Work request: Could you filter the data below down to the lines that hold the word "githubusercontent"?

Collection entries:
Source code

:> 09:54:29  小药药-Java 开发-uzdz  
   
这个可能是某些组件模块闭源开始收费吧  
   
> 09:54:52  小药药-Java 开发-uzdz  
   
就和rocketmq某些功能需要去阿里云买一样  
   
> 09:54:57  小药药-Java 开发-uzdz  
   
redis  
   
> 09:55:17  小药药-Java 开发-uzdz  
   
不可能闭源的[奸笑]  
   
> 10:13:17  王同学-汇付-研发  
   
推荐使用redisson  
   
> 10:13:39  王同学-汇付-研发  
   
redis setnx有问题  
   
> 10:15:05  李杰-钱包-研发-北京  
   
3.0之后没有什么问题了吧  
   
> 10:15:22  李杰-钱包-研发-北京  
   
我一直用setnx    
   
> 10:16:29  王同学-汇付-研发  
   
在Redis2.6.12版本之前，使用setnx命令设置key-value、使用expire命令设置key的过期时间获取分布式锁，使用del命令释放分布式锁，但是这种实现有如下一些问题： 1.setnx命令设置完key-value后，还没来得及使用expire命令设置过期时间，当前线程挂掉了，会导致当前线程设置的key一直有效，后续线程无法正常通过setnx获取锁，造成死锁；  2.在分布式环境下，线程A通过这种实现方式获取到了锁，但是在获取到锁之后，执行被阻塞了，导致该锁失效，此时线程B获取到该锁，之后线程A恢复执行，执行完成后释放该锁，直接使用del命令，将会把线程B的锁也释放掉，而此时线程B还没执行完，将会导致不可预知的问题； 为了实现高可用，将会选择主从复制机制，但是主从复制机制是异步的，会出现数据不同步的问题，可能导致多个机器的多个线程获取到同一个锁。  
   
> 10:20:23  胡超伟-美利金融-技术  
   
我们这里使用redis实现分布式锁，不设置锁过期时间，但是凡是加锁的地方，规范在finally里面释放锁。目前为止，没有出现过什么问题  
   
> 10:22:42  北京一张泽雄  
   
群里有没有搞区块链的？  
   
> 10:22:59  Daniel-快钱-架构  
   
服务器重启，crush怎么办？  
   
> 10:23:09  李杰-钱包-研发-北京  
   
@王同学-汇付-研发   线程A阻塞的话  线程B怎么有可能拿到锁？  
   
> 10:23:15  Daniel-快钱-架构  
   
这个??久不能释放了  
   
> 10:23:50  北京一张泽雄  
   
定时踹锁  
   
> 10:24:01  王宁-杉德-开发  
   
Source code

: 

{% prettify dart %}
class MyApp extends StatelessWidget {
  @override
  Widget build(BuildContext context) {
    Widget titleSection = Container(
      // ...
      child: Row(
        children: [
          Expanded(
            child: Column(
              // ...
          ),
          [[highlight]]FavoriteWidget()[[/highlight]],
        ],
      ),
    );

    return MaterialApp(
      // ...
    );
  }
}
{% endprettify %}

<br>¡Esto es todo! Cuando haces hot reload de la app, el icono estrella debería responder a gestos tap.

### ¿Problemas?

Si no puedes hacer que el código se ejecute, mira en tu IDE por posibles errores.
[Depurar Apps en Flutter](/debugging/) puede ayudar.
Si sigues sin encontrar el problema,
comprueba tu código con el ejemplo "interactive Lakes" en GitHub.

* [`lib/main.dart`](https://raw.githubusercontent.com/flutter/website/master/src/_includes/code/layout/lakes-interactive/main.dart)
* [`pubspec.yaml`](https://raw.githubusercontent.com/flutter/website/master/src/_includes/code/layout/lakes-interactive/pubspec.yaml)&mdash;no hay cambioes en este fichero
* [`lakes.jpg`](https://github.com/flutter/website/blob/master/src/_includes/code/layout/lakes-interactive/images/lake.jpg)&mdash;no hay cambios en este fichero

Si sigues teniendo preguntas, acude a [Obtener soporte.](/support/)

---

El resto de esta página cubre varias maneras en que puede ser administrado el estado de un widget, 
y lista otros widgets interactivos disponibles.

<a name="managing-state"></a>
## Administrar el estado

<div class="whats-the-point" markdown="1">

Output of the task:
* [`lib/main.dart`](https://raw.githubusercontent.com/flutter/website/master/src/_includes/code/layout/lakes-interactive/main.dart)
* [`pubspec.yaml`](https://raw.githubusercontent.com/flutter/website/master/src/_includes/code/layout/lakes-interactive/pubspec.yaml)&mdash;no hay cambioes en este fichero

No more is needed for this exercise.